● ACTIONS TO TAKE:
1: In the personal profile, what do these say?
(a) What job title does it give?
(b) Which game has had a permanent install for over a decade?
(c) What is named as the analog hobby?
2: Can you sum up the personal profile in two sentences?
3: Could you revise the personal profile, starting at "When I’m not" and ending at "I’m still learning.", with "fountain pens" changed to "mechanical pencils"?

● TEXT UNDER STUDY:
■ ■ ■ ■ ■ ■ ■

Church and family have always been strongly coupled for me. I’m a Christian, and that flavors who I am at a deep level — how I think about work, how I treat people, why I bother showing up well to anything. I don’t perform it loudly or argue about it, but I’m not going to pretend it isn’t load-bearing either.

My title at work is Software Engineer at Apple. The polite version: I’m a person who can usually figure out why the computer is doing the weird thing. I’ve been writing code for over twenty years and have never gotten tired of it. I love hard problems, I love finding solutions that already exist instead of reinventing wheels, and I owe a lot to the Open Source community for being a place where those solutions live in the open. If you want the resume version, I’m over at LinkedIn.

When I’m not at a keyboard for work, I’m usually at a keyboard for fun — Guild Wars 2 has had a permanent install on my machines for over a decade, and Ultra Street Fighter 4 is the one I keep coming back to when I want to lose at something familiar. Off the keyboard, fountain pens and Japanese paper are my analog hobby; movies are the family group activity; the occasional adventurous home improvement project is reliably where I get to practice being quick to listen, slow to speak, and slow to anger — and where I find out, again, that I’m still learning.

The common thread is that I love having fun with my family, friends, and co-workers — unexpected snowball fights, lengthy video-game sessions, random Airzooka missions, late-night raids that go later than they should. Through all of it, I shall strive to not lose the boy inside for the man that is seen going to work everyday.

■ ■ ■ ■ ■ ■ ■

● LISTED ENTRIES:
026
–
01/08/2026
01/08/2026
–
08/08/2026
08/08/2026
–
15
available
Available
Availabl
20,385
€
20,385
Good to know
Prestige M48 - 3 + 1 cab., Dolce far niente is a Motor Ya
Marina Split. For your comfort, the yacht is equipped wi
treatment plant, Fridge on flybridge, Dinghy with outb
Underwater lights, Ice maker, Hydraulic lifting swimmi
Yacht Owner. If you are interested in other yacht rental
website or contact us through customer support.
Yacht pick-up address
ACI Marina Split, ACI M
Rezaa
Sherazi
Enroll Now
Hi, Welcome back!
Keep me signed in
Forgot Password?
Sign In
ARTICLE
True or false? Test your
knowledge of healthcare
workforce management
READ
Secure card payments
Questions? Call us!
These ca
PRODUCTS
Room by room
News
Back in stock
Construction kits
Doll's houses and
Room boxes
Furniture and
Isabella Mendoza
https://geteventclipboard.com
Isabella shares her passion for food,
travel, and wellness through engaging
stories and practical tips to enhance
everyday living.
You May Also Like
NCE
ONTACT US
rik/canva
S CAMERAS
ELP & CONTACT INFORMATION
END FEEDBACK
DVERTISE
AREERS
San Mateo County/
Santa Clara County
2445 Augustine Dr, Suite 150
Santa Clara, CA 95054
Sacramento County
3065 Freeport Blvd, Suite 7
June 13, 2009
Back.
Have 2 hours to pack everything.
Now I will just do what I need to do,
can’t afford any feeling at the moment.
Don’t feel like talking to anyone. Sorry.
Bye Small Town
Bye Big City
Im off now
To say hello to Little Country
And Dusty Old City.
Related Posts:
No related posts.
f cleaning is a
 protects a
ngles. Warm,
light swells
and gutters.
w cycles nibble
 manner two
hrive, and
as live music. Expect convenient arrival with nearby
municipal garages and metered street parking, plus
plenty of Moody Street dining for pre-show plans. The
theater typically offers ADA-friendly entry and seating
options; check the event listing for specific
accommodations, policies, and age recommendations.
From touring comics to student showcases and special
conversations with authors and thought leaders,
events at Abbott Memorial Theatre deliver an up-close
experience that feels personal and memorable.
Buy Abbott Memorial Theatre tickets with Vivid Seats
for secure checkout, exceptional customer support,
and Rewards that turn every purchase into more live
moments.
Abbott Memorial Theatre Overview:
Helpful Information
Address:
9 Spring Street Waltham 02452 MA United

■ ■ ■ ■ ■ ■ ■

● TASK-BY-TASK ANSWERS:
1:
(a) Software Engineer at Apple.
(b) Guild Wars 2.
(c) Fountain pens and Japanese paper.

2: The writer is a Christian for whom church and family have always been closely tied, works as a Software Engineer at Apple, and has been writing code for over twenty years. Outside work, the writer plays Guild Wars 2 and Ultra Street Fighter 4, enjoys fountain pens, Japanese paper, and movies with family, and above all loves having fun with family, friends, and co-workers.

3:
When I’m not at a keyboard for work, I’m usually at a keyboard for fun — Guild Wars 2 has had a permanent install on my machines for over a decade, and Ultra Street Fighter 4 is the one I keep coming back to when I want to lose at something familiar. Off the keyboard, mechanical pencils and Japanese paper are my analog hobby; movies are the family group activity; the occasional adventurous home improvement project is reliably where I get to practice being quick to listen, slow to speak, and slow to anger — and where I find out, again, that I’m still learning.